In actuality, the saying has several interpretations, each with a different implication. The first interpretation involves a set of predictions regarding what the price of information will be. The second, a statement regarding what the price of information ought to be. The third, a set of beliefs regarding the constraints on information’s use. In each case, there are implications for those who have information to sell and the business models they can utilize to do so. However, each is dressed up in certain presumptions that can obscure what digital technologies now allow in terms of sustainable business models for information.
Predicting the Price of Information
The origin of the saying “information wants to be free” was a remark by Stewart Brand to Steve Wozniak at the Hackers Conference in 1984. Brand said,
On the one hand information wants to be expensive, because it’s so valuable. The right information in the right place just changes your life. On the other hand, information wants to be free, because the cost of getting it out is getting lower and lower all the time. So you have these two fighting against each other. [1]
Somehow, we’ve forgotten all but part of the third sentence of Brand’s comment. In its entirety, it is a statement regarding what price information might sell for and it is agnostic regarding whether that price might be high or low. In that respect, information is in good company.
The standard way to predict price movements is to examine changes in supply and demand. In the case of information, the easiest place to start is supply and, specifically, why information might want to be free: the cost of distributing information is falling and is now arguably costless. (Because someone has to allocate attention to processing some particular bit of information, there are always costs in getting information through the last neuron. But up until that point, nowadays, getting an extra bit of information from where it is to a person does not take up real resources.)
The reason there is a price is to economize on scarce resources, but if distribution costs are zero (or nearly so), then a price of zero will not stand in distribution’s way. This is why “information wants to be free” is that part of Brand’s quote that is so often evangelized. [2] It is perfectly consistent with this piece of the economics of information and the logic that “since it isn’t costing anything for you to release information to me, I might expect to be able to get it without having to pay.”

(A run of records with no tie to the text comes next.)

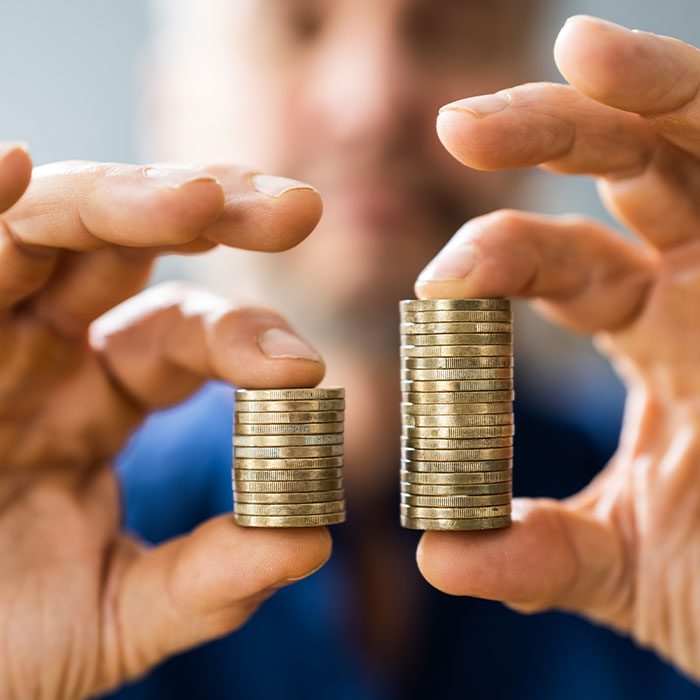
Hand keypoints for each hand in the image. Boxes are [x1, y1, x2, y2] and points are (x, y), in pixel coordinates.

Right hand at [0, 150, 330, 697]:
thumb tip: (310, 544)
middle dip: (215, 214)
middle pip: (130, 247)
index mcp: (97, 397)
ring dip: (123, 200)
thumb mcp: (115, 616)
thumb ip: (210, 581)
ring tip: (200, 197)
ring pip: (47, 230)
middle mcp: (40, 349)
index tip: (305, 369)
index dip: (246, 339)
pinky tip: (12, 168)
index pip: (184, 334)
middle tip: (299, 210)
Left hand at [414, 16, 699, 680]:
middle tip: (456, 124)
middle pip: (621, 172)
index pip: (561, 262)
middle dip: (544, 136)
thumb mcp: (629, 566)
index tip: (437, 282)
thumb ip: (533, 554)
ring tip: (576, 49)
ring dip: (641, 91)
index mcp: (656, 330)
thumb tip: (436, 556)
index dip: (496, 257)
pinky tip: (640, 65)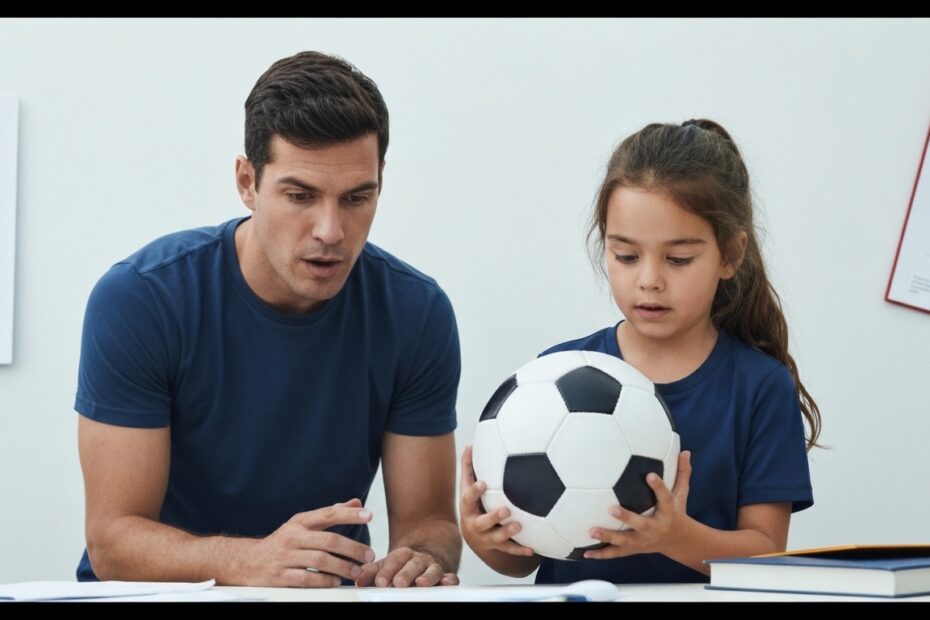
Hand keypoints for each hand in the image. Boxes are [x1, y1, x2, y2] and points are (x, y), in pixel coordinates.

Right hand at [244, 498, 376, 586]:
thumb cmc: (283, 542)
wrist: (248, 562)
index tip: (368, 514)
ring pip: (320, 560)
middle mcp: (293, 536)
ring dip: (342, 567)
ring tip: (357, 572)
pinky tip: (336, 581)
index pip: (328, 514)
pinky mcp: (280, 576)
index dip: (349, 514)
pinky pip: (307, 578)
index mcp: (300, 522)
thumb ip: (330, 514)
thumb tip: (357, 504)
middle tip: (369, 555)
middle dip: (352, 548)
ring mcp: (286, 557)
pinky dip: (324, 581)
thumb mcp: (303, 524)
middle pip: (328, 540)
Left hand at [354, 546, 457, 586]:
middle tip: (398, 583)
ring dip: (427, 577)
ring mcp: (433, 567)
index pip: (395, 560)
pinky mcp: (445, 576)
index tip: (380, 581)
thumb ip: (372, 572)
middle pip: (413, 565)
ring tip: (420, 584)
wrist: (427, 554)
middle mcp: (419, 559)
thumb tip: (357, 580)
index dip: (387, 570)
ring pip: (432, 570)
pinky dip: (449, 580)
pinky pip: (450, 577)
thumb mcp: (387, 565)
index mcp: (403, 555)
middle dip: (406, 574)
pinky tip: (446, 582)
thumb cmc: (402, 565)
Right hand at [459, 445, 534, 558]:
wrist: (473, 535)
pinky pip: (509, 550)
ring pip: (496, 538)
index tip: (484, 483)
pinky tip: (532, 549)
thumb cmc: (473, 503)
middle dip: (494, 517)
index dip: (475, 492)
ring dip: (507, 533)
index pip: (468, 499)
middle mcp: (475, 524)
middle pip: (482, 523)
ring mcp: (486, 537)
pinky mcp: (497, 547)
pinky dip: (520, 550)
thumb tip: (470, 444)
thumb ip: (469, 467)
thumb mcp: (467, 487)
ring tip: (519, 526)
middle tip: (506, 509)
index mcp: (468, 508)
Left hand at [584, 451, 692, 559]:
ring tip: (592, 531)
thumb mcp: (681, 494)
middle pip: (641, 524)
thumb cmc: (676, 512)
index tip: (650, 475)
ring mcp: (643, 540)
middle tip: (611, 508)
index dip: (658, 487)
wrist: (678, 541)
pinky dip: (601, 554)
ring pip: (625, 540)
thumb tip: (685, 451)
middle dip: (627, 517)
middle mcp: (654, 528)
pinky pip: (616, 553)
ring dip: (608, 536)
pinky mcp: (633, 548)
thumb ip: (681, 472)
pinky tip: (585, 553)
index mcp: (667, 512)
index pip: (665, 498)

While information wanting to be free has to do with its supply, information wanting to be expensive is a statement about demand. In particular, Brand notes that information can be useful and valuable to individuals. And the economic logic goes something like, “If information is valuable to you, by paying me, I’ll have an incentive to release it to you.”

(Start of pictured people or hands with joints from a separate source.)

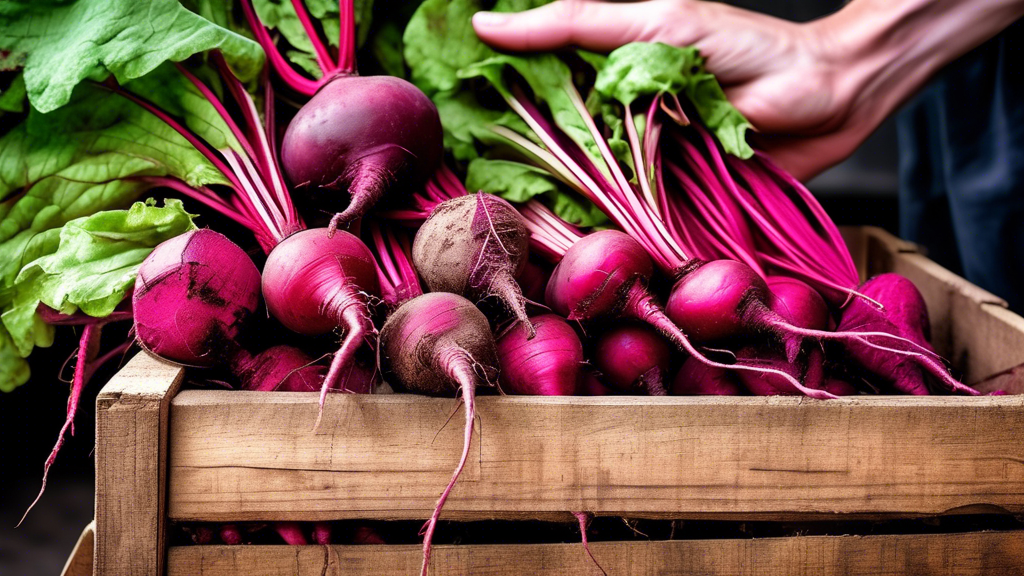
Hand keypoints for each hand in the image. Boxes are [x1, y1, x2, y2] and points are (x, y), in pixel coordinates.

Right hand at [472, 0, 1023, 180]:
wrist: (831, 94)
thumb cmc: (747, 50)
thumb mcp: (656, 26)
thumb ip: (578, 28)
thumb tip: (489, 23)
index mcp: (605, 78)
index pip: (527, 94)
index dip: (482, 107)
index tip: (435, 121)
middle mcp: (616, 125)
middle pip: (547, 152)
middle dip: (505, 169)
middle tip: (456, 186)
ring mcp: (643, 168)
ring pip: (581, 194)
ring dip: (548, 210)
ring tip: (497, 224)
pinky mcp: (673, 204)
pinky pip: (626, 225)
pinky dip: (600, 235)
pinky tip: (563, 248)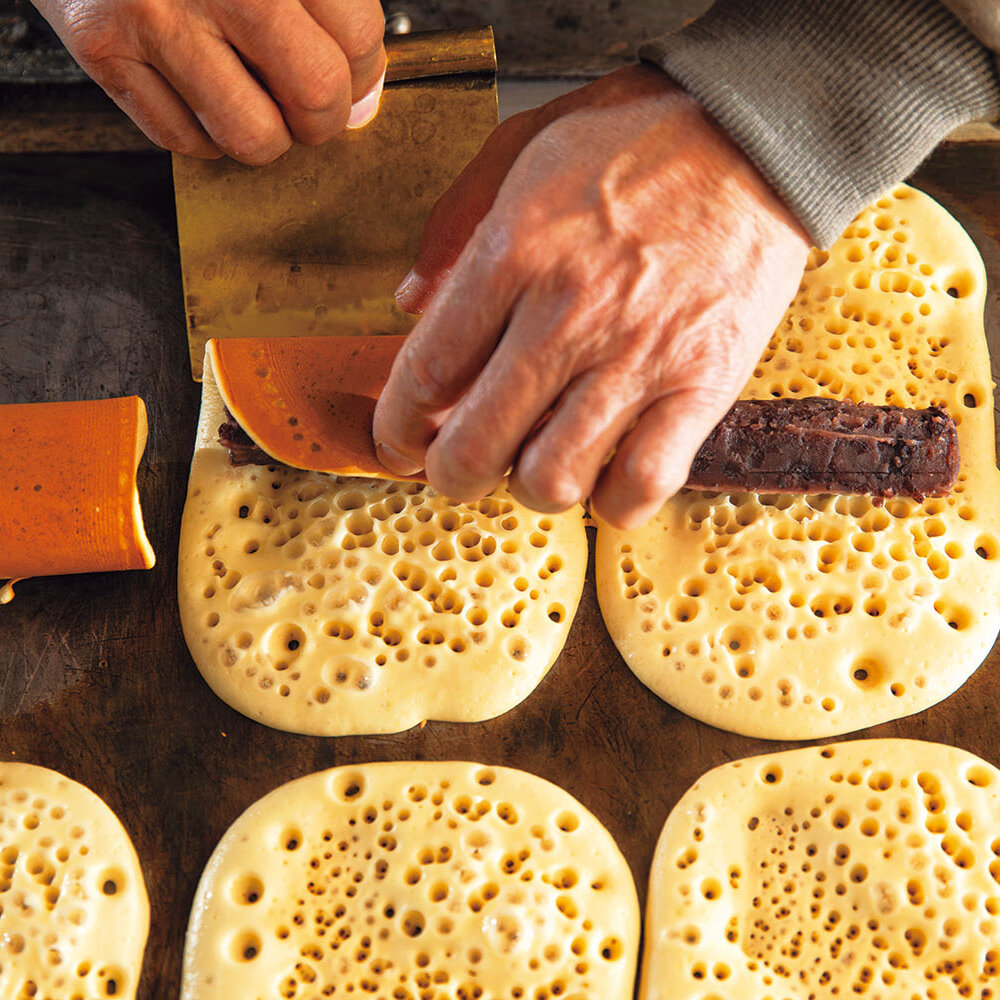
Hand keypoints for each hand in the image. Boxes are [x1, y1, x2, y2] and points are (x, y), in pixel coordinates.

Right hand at [32, 0, 385, 162]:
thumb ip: (328, 8)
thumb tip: (361, 102)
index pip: (356, 39)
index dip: (363, 70)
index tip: (348, 70)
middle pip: (315, 95)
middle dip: (322, 116)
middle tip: (306, 99)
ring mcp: (153, 15)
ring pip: (252, 137)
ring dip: (266, 136)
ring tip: (253, 98)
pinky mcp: (103, 48)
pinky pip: (184, 142)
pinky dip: (204, 134)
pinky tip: (201, 91)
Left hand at [372, 65, 809, 528]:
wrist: (758, 136)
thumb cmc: (639, 141)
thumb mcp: (523, 148)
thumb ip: (455, 225)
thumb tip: (410, 303)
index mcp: (514, 251)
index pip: (426, 373)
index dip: (397, 428)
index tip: (399, 443)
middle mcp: (569, 313)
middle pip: (476, 445)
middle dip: (450, 476)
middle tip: (455, 470)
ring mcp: (639, 356)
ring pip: (554, 478)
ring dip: (529, 489)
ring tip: (534, 465)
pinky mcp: (703, 385)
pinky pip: (643, 483)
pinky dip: (613, 502)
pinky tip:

Seen in this light, information is no different than many other goods traded on the market. Coffee, for instance, can be produced at relatively low marginal cost even though many people desperately need it every morning (and most afternoons). The eventual price of coffee will reflect both of these things, the low marginal cost of production and distribution and the great demand. We would not, however, describe the eventual price as a fight. If coffee cost a lot to produce, one would not normally consider peace breaking out in the coffee market. Thus, the tension that Brand identifies is not fundamental to information. Instead, it is just a statement that there happens to be a supply side and a demand side to information, and like all other goods and services, that their resolution determines price.
Yet the ambiguity in Brand’s mind regarding what will happen to the price of information is real. Information has become cheap to distribute and, possibly, more valuable over time. Both supply and demand have increased. Economics 101 tells us that, under these circumstances, one cannot say whether its price should rise or fall, if information should be free or expensive. What one can say is that more information wants to be distributed and consumed. Each force reinforces the other to provide more information than before. It isn’t a fight but a mutual effort toward more. And when it comes down to it, it is how much information exists rather than what precisely it sells for that is economically relevant.
Copying and Pricing
There is another set of predictions inspired by the Brand quote that more strongly suggests a downward movement in the price of information. Two effects follow from the adoption of digital technology in the realm of information. First, the technology allows people to more easily access and use information. Consequently, information that is available is more valuable. Second, that same technology makes it easy to circumvent the constraints that the suppliers of information use to keep information from you that you did not pay for (“piracy”). As a result, traditional purveyors of information should be able to profit from the new technology but, instead, find that their business models are threatened.
This dire scenario is best illustrated by the music industry, the poster child for the effects of piracy. Music was one of the first products digitized for mass consumption. Technological change made compact discs burnable and then redundant, leaving music in its digital form, disembodied from a means of carrying it physically. Consequently, on a number of dimensions, seemingly all at once, music could be easily copied. And so it was.
The desire to copy music has always existed.